• [MATERIAL SHOWN]
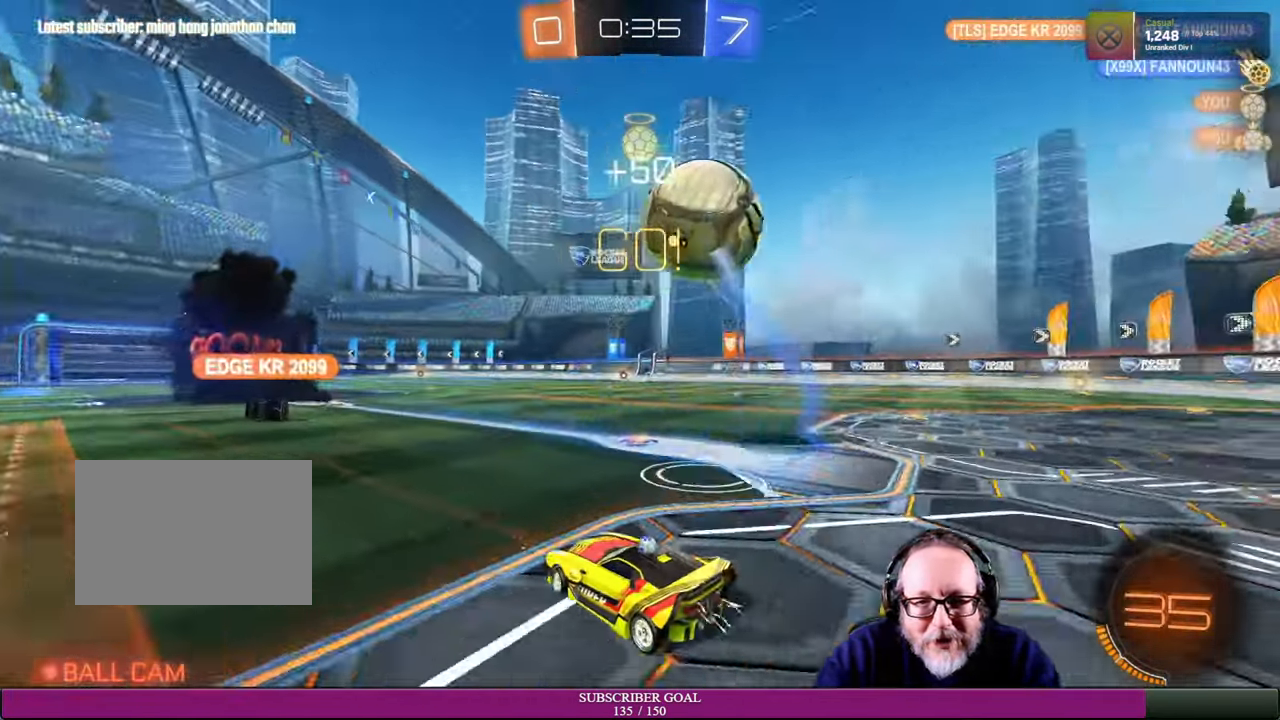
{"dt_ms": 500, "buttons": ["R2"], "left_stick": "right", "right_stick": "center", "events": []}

...

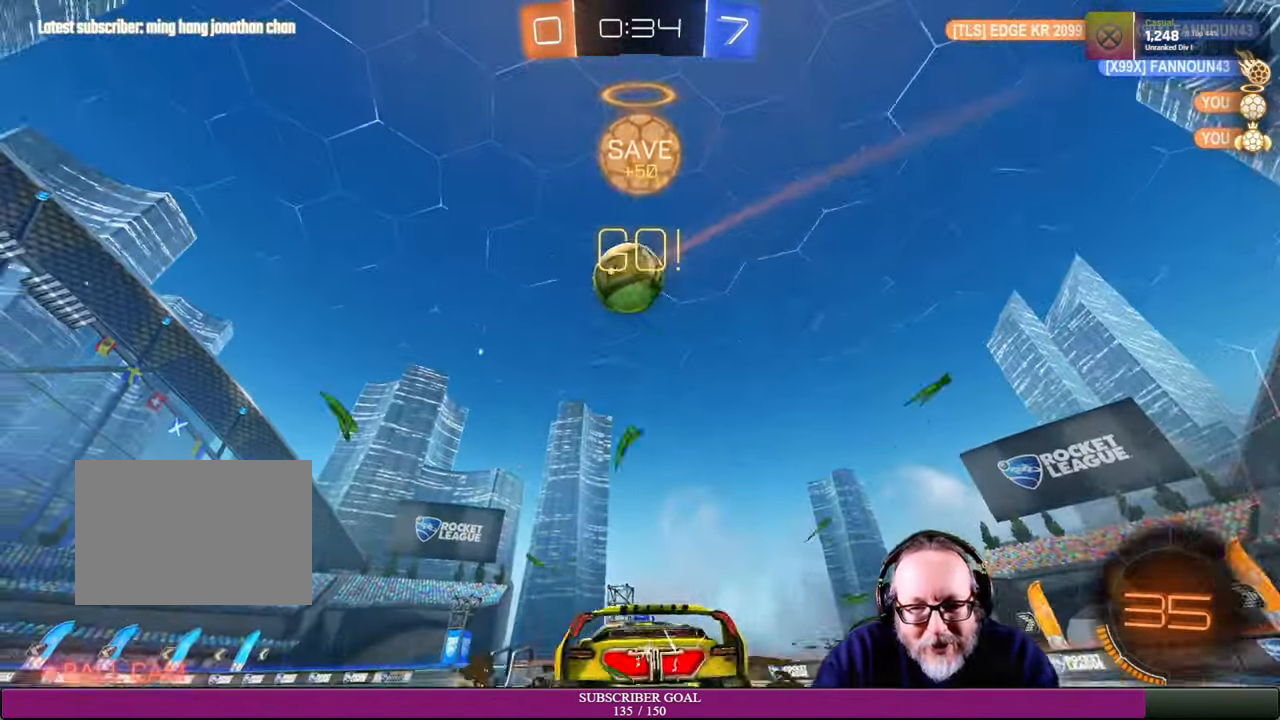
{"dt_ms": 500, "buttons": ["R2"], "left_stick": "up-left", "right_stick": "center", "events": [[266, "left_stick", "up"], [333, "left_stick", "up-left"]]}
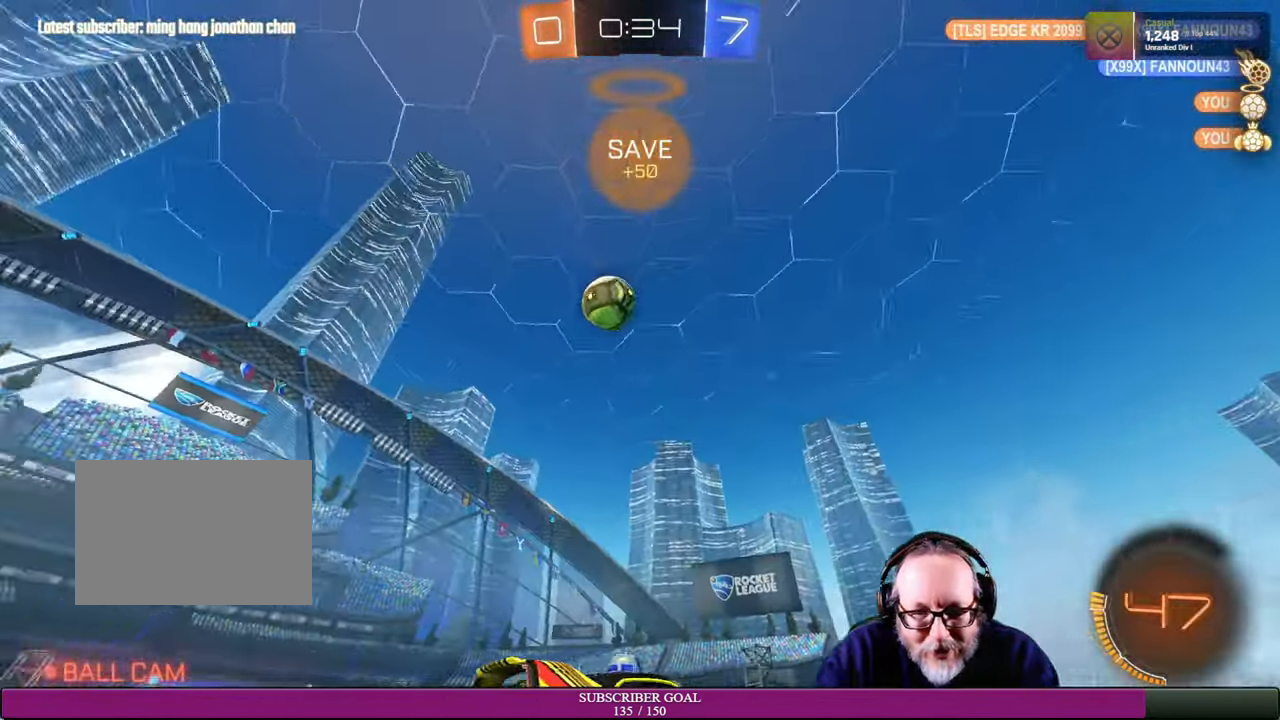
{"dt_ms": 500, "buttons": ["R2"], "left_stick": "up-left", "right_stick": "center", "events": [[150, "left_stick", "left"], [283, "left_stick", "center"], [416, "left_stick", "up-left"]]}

==

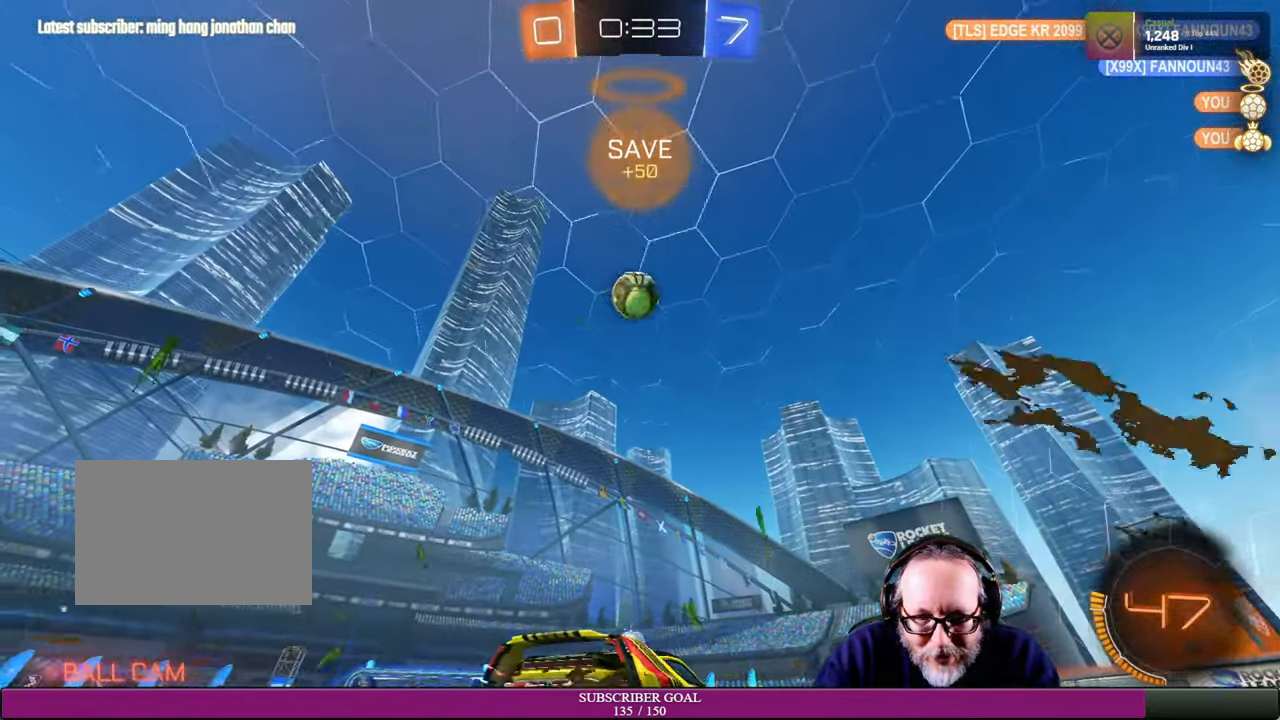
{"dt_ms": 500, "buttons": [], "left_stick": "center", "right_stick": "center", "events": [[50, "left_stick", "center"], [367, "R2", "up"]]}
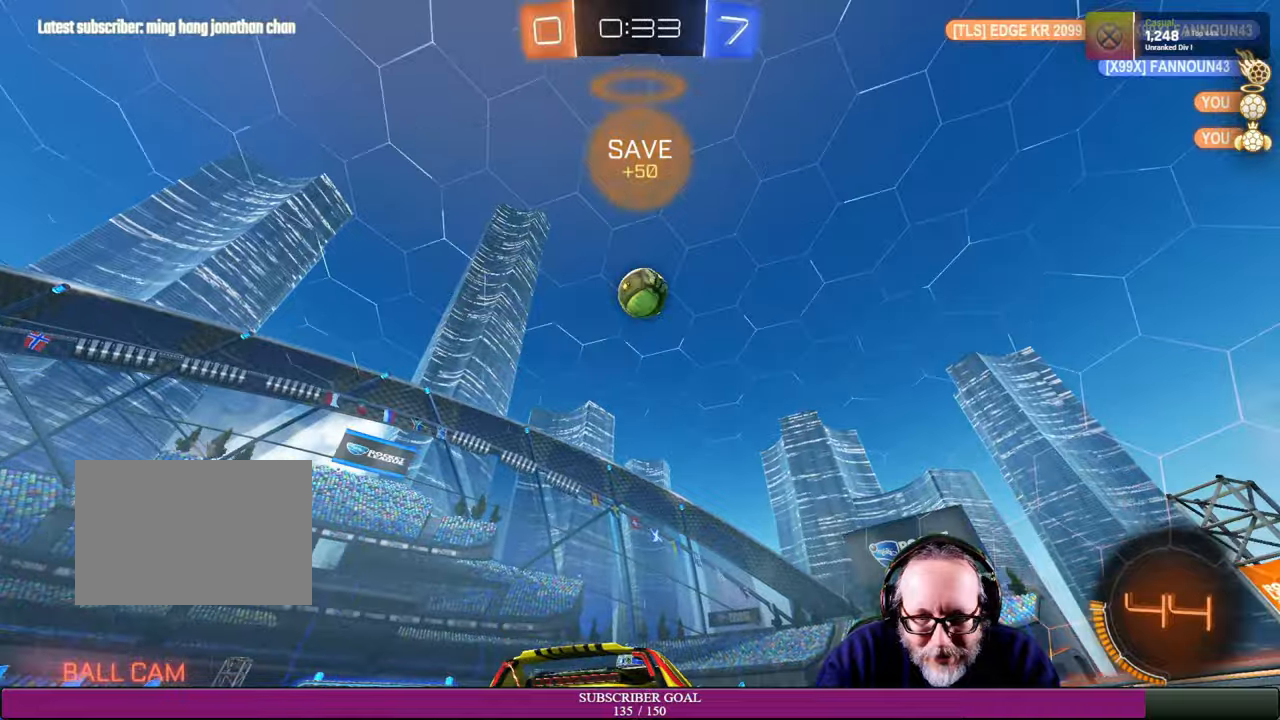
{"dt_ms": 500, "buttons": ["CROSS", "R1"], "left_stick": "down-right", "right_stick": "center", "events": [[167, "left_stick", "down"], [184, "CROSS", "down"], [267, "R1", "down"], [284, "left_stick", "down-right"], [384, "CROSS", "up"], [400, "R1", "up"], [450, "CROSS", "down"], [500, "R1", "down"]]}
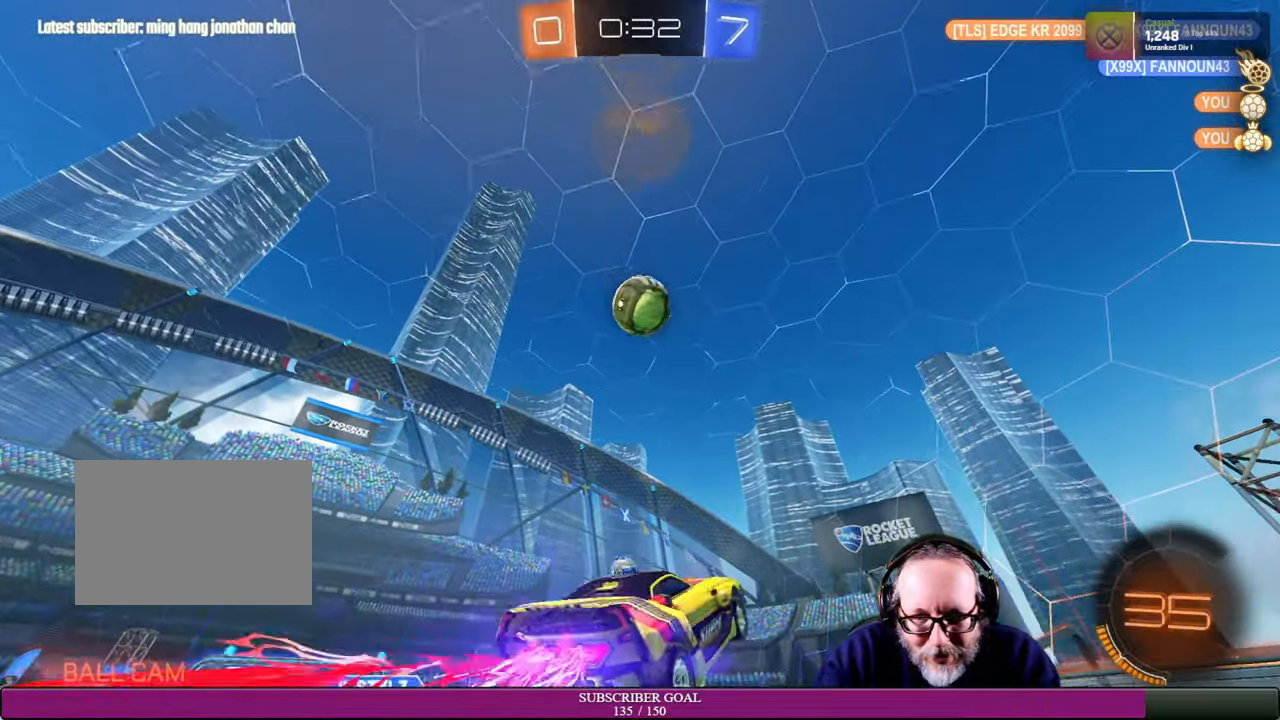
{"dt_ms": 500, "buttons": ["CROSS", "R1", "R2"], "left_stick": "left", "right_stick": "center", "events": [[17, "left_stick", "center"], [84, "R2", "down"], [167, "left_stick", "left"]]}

• [ASSIGNED TASK] Every line above in which the word "CROSS" is present must be copied into the answer.

• [WRITTEN SOLUTION]
{"dt_ms": 500, "buttons": ["CROSS", "R1"], "left_stick": "down-right", "right_stick": "center", "events": [[167, "left_stick", "down"], [184, "CROSS", "down"], [267, "R1", "down"], [284, "left_stick", "down-right"], [384, "CROSS", "up"], [400, "R1", "up"], [450, "CROSS", "down"], [500, "R1", "down"]]}
{"dt_ms": 500, "buttons": ["CROSS", "R1", "R2"], "left_stick": "left", "right_stick": "center", "events": [[17, "left_stick", "center"], [84, "R2", "down"], [167, "left_stick", "left"]]}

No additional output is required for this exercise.